Yale New Haven Hospital

Serving as the primary teaching hospital for Yale School of Medicine, Yale New Haven Hospital is a 1,541-bed tertiary care facility over two sites in New Haven, the York Street Campus and the Saint Raphael Campus, and includes Yale Cancer Center, Yale New Haven Children's Hospital, and Yale New Haven Psychiatric Hospital.

York Street Campus – The Beeson Service

The Internal Medicine Service at Yale is named after Dr. Paul Beeson, MD, one of the most illustrious figures in American medicine in the latter half of the 20th century, who was Chairman of Medicine at Yale from 1952 until 1965.

VA Connecticut Healthcare System (VACHS)

VA Connecticut Healthcare System

The VA Connecticut Healthcare System in West Haven, Connecticut is located just a few miles south of Yale New Haven Hospital. VACHS is a full-service tertiary care inpatient and outpatient facility serving approximately 54,000 veterans in Connecticut.

Saint Raphael Campus (SRC) - The Cooney Service

The Saint Raphael Campus is located 1.3 miles away (about four minutes) from the York Street Campus and is easily accessible by hospital shuttle.
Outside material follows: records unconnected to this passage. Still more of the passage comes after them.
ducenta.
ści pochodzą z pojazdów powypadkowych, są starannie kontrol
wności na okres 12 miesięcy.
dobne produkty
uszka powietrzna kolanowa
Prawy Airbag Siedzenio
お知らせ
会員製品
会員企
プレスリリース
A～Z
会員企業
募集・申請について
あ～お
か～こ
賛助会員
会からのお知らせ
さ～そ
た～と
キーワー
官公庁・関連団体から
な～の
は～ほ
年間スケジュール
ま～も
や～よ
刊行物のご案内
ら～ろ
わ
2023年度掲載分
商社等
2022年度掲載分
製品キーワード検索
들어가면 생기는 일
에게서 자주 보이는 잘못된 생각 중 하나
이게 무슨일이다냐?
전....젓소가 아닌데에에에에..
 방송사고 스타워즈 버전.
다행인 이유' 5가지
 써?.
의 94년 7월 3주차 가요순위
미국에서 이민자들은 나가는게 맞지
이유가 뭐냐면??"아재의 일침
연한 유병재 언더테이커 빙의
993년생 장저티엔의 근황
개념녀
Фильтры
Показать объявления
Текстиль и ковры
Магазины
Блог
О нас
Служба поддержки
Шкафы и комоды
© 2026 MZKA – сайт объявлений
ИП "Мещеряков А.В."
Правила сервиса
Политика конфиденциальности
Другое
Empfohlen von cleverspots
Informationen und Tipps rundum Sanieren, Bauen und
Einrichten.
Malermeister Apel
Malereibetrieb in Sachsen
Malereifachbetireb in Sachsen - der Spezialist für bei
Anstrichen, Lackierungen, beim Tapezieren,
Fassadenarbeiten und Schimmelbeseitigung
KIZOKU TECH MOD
SRC is home to the geriatric inpatient floor, known as the Cooney Service, where medicine residents rotate.

Mission Statement

Adopted June 19, 2012

We, the residents and leadership of the Yale Traditional Internal Medicine Residency Program, unite to affirm, uphold, and assert our guiding principles as follows:

  1. To provide exemplary medical care, treating all patients who come before us with uncompromising dedication and skill.
  2. To set and pursue the highest goals for ourselves as we learn the science, craft, and art of Medicine.
  3. To passionately teach our junior colleagues and students as we have been taught by those who preceded us.
  4. To treat our colleagues and hospital staff with kindness, respect, generosity of spirit, and patience.
  5. To foster the excellence and well-being of our residency program by generously offering our time, talent, and energy on its behalf.
  6. To support and contribute to the research mission of our medical center, nation, and the world by pursuing new knowledge, whether at the bench or bedside.
  7. To promote the translation of the latest scientific knowledge to the bedside to improve our understanding of disease pathogenesis and ensure that all patients receive the most scientifically appropriate and up to date care.
  8. To promote responsible stewardship of medical resources by wisely selecting diagnostic tests and treatments, recognizing that our individual decisions impact not just our own patients, but patients everywhere.
  9. To promote social justice by advocating for equitable health care, without regard to race, gender, sexual orientation, social status, or ability to pay.
  10. To extend our talents outside the walls of our hospitals and clinics, to promote the health and well-being of communities, locally, nationally, and internationally.
  11. To serve as proud ambassadors for the mission of the Yale Traditional Internal Medicine Residency Program for the remainder of our professional lives.